*DIRECTIONS*. The reply should contain only the lines from the start of the records through the line with "[189,600,218,612] is a", reproduced verbatim and without pictures.

┌─ DATA SHOWN

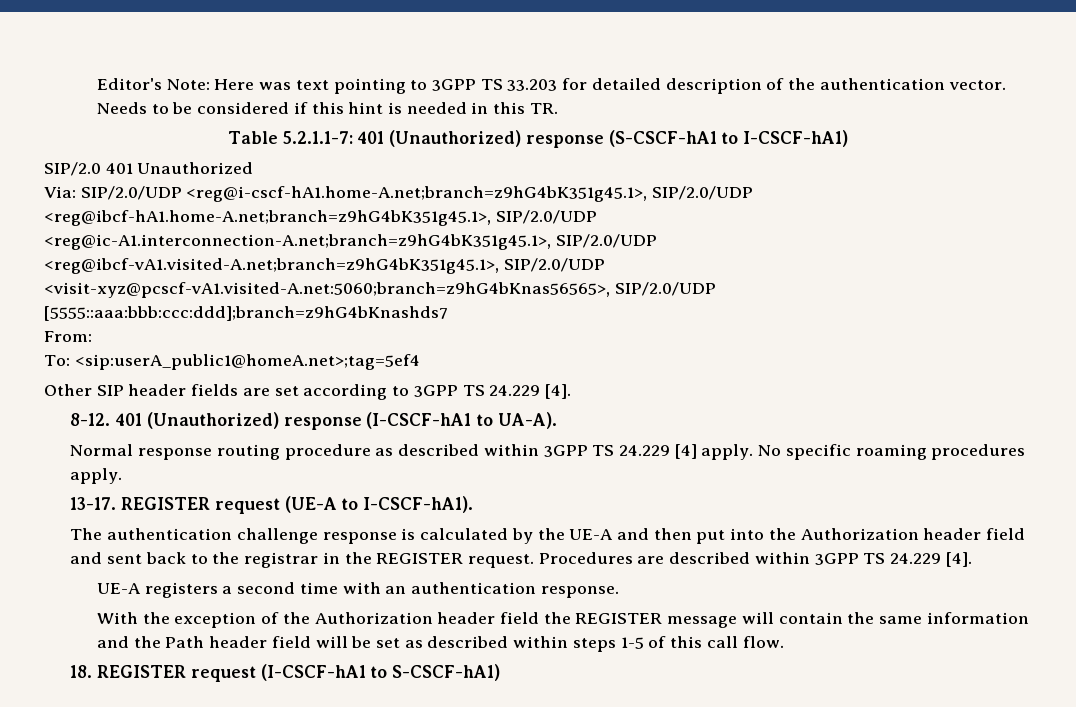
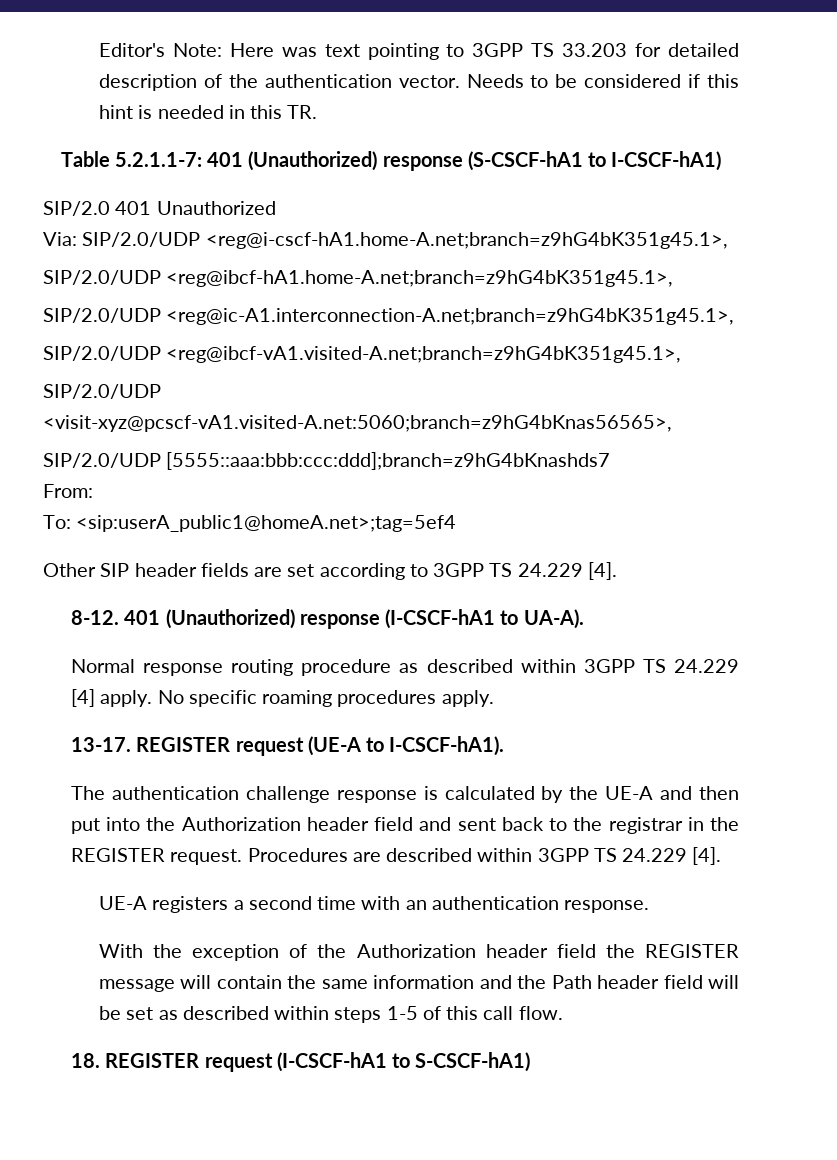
(648, 194) none -> (728, 240) //
(491, 218) none -> (674, 278) //
(551, 242) none -> (735, 316) //
(499, 266) none -> (682, 354) //
(610, 290) none -> (672, 423) //

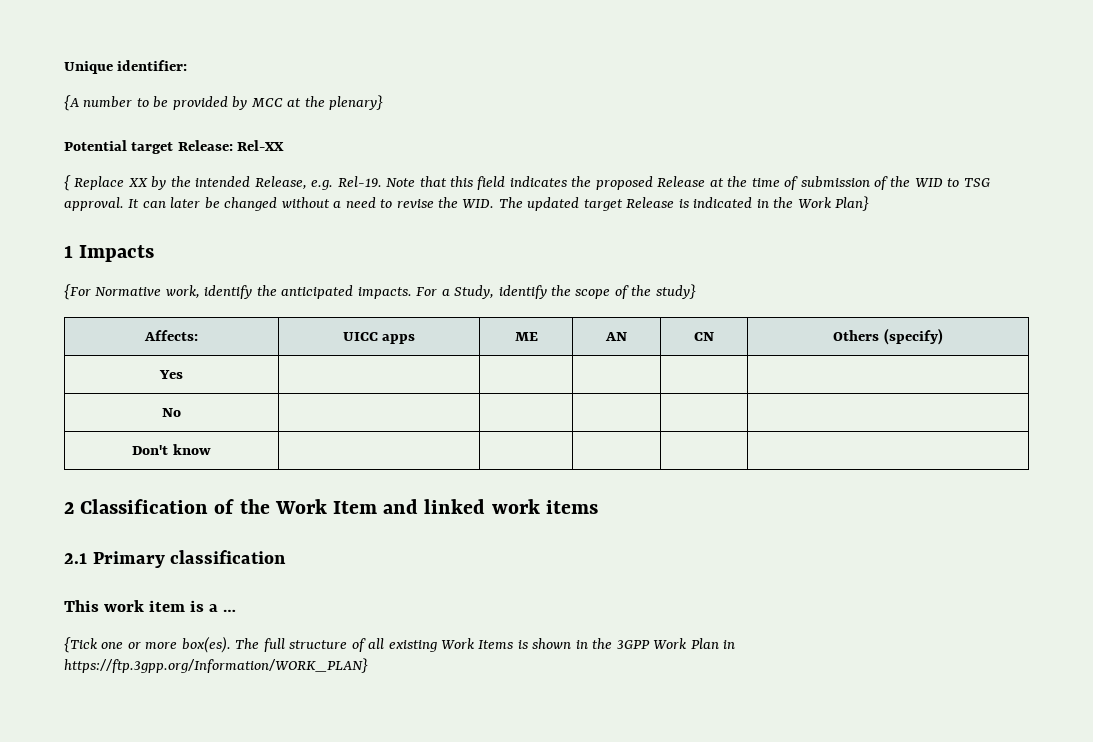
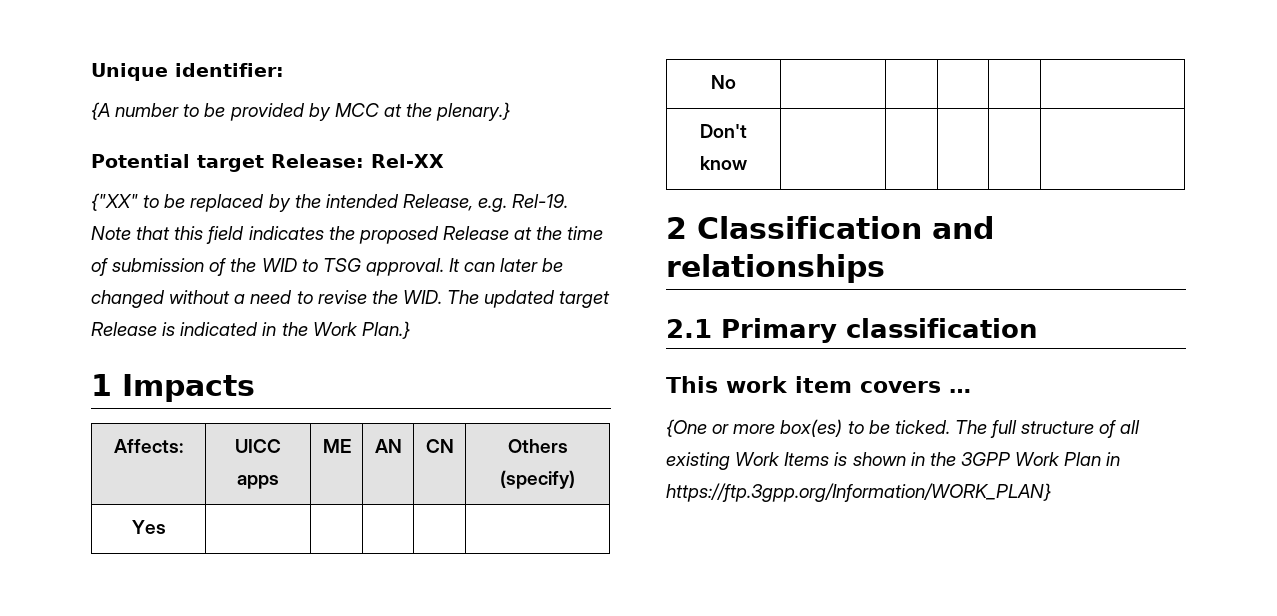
[329,95,384,110] plenary} -> [436,102,511,121] plenary.}
[64,175,148,191] { Replace XX -> [91,193,265,212] {"XX" to be replaced
[835,196,870,211] Plan} -> [361,321,410,339] Plan.}
[64,284,696,300] // {For Normative work, identify the anticipated impacts. For a Study, identify the scope of the study} -> (255, 388) none
[214,499,598,514] of the Work Item and linked work items -> [932,216,994,239] [666,254,885,283] and relationships
[189,600,218,612] is a -> [860,381,941,393] covers
[64,636,231,653] {Tick one or more box(es). -> [666,419,950,437] {One or more box(es) to be ticked.

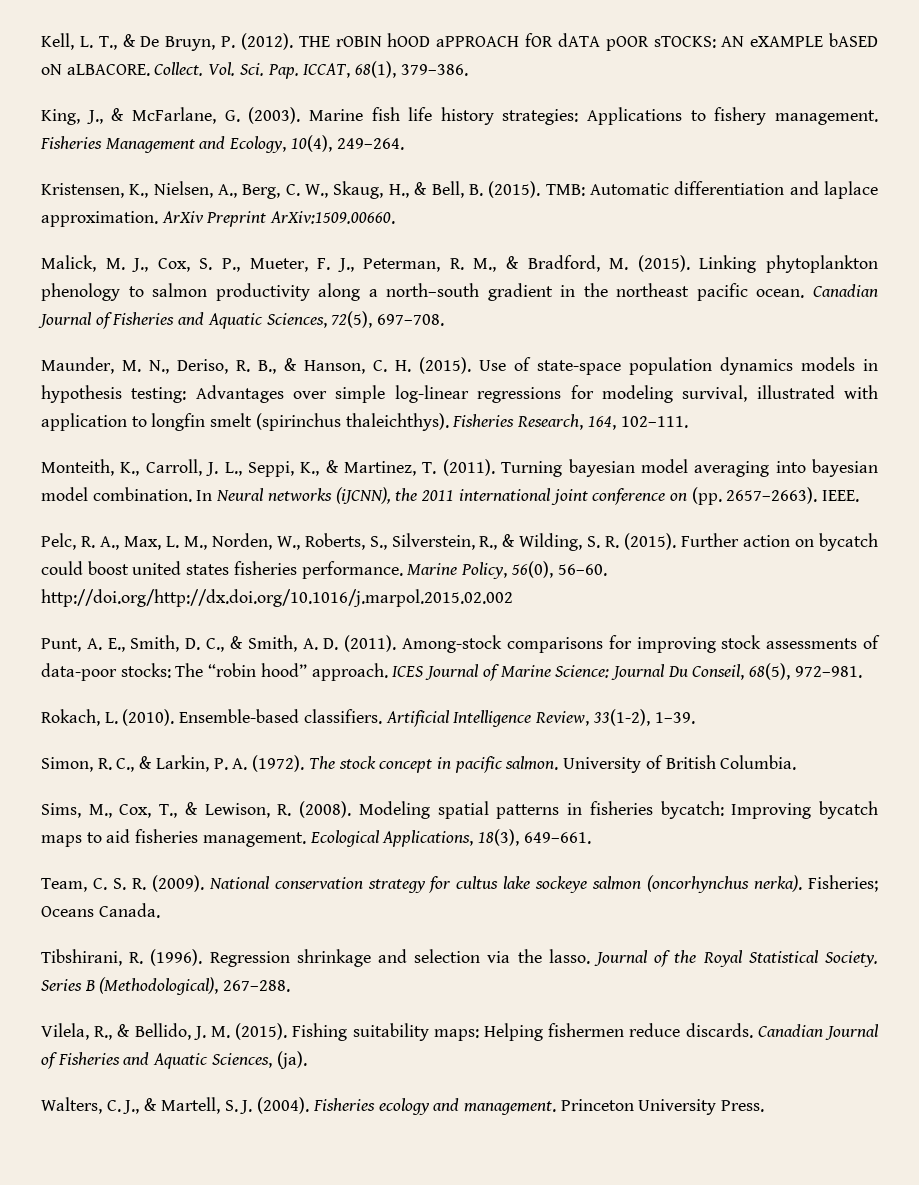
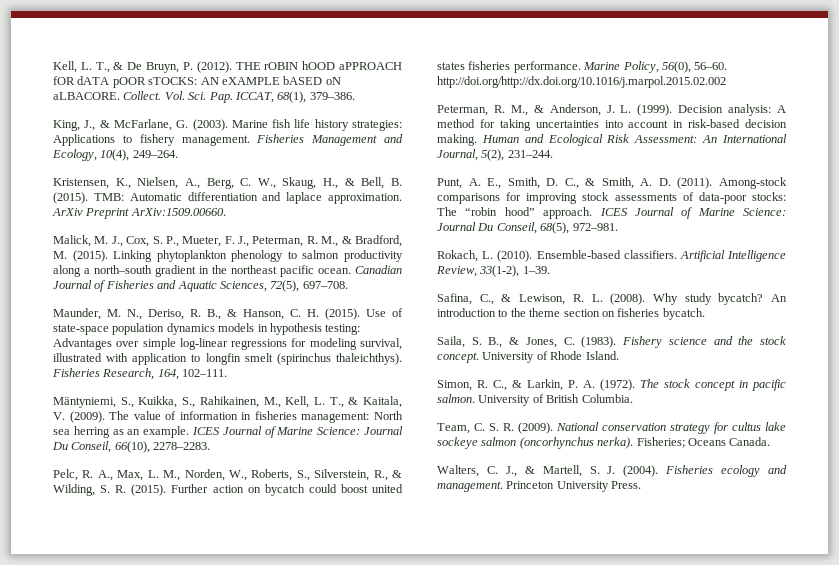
[41,459,878,477] [41,487,860,505] Monteith, K., Carroll, J. L., Seppi, K., & Martinez, T. (2011). Turning bayesian model averaging into bayesian model combination. In Neural networks (iJCNN), the 2011 international joint conference on (pp. 2657–2663). IEEE. -> [53,396,402,408] [53,411,403,423] [53,426,404,438] [52,441,211,453] Mäntyniemi, S., Kuikka, S., Rahikainen, M., Kell, L. T., & Kaitala, V. (2009). The value of information in fisheries management: North sea herring as an example. ICES Journal of Marine Science: Journal Du Conseil, 66(10), 2278–2283.
(513, 598) none -> [437,104,786,116] [437,119,787,131] [437,134,787,146] [437,149,553,161] // Peterman, R. M., & Anderson, J. L. (1999). Decision analysis: A method for taking uncertainties into account in risk-based decision making. Human and Ecological Risk Assessment: An International Journal, 5(2), 231–244.
(695, 718) none -> [437,293,787,305] [437,308,705,320] [437,336,786,348] [437,351,619,363] // Safina, C., & Lewison, R. L. (2008). Why study bycatch? An introduction to the theme section on fisheries bycatch. // Saila, S. B., & Jones, C. (1983). Fishery science and the stock concept. University of Rhode Island.
[41,801,879,819] [41,829,591,847] // Sims, M., Cox, T., & Lewison, R. (2008). Modeling spatial patterns in fisheries bycatch: Improving bycatch maps to aid fisheries management. Ecological Applications, 18(3), 649–661. -> (633, 398) none
[41,949,879,967] [41,977,291,995] [41,1023,880,1041] [41,1051,307,1069] // Tibshirani, R. (1996). Regression shrinkage and selection via the lasso. Journal of the Royal Statistical Society. Series B (Methodological), 267–288. // Vilela, R., & Bellido, J. M. (2015). Fishing suitability maps: Helping fishermen reduce discards. Canadian Journal of Fisheries and Aquatic Sciences, (ja). -> (771, 441) none

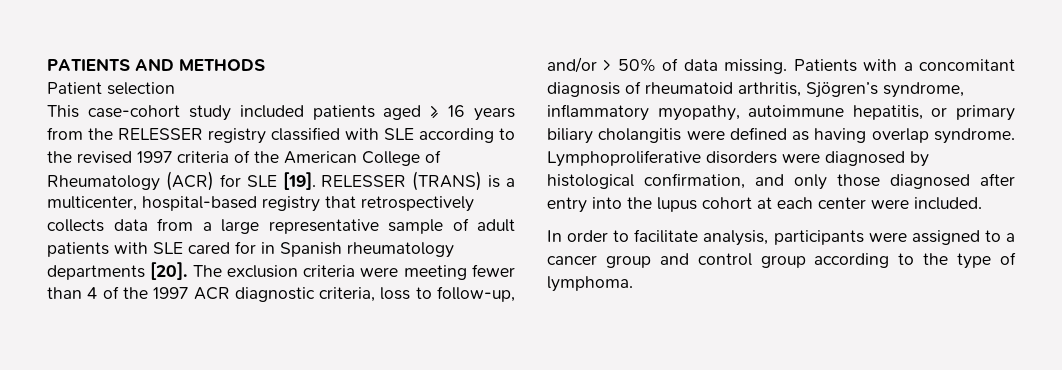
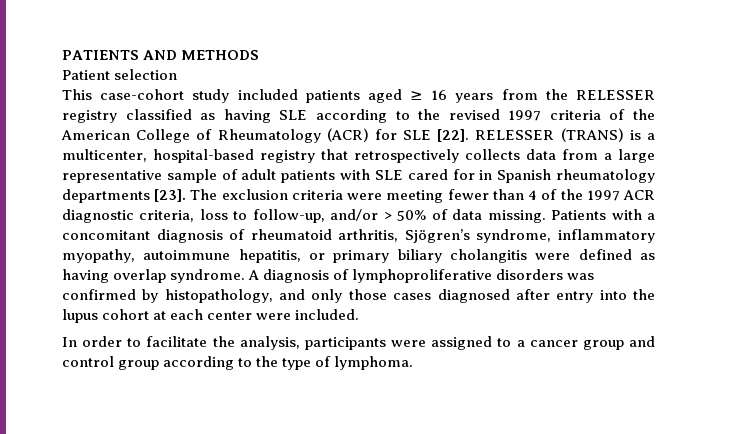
[345,128,379,140] with -> [200,109,271,123] as having
[282,172,316,190] [19]. -> [437,129,470,142] [22].
[150,262,188,280] [20]. -> [154,189,187,202] [23].
[547,150,929,167] [547,173,745,189] Lymphoproliferative disorders were diagnosed by histological confirmation, -> [248,269,595,283] [62,289,273,303] A diagnosis of lymphoproliferative disorders was confirmed by histopathology,
(880, 180) none -> [393,293,432,300] cases
(699, 236) none -> [212,336,235,347] the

└─

*OUTPUT OF THE EXERCISE*.
(648, 194) none -> (728, 240) //
(491, 218) none -> (674, 278) //
(551, 242) none -> (735, 316) //
(499, 266) none -> (682, 354) //
(610, 290) none -> (672, 423) //

[329,95,384,110] plenary} -> [436,102,511,121] plenary.}
[64,175,148,191] { Replace XX -> [91,193,265,212] {"XX" to be replaced
[835,196,870,211] Plan} -> [361,321,410,339] Plan.}
[64,284,696,300] // {For Normative work, identify the anticipated impacts. For a Study, identify the scope of the study} -> (255, 388) none
[214,499,598,514] of the Work Item and linked work items -> [932,216,994,239] [666,254,885,283] and relationships
[189,600,218,612] is a -> [860,381,941,393] covers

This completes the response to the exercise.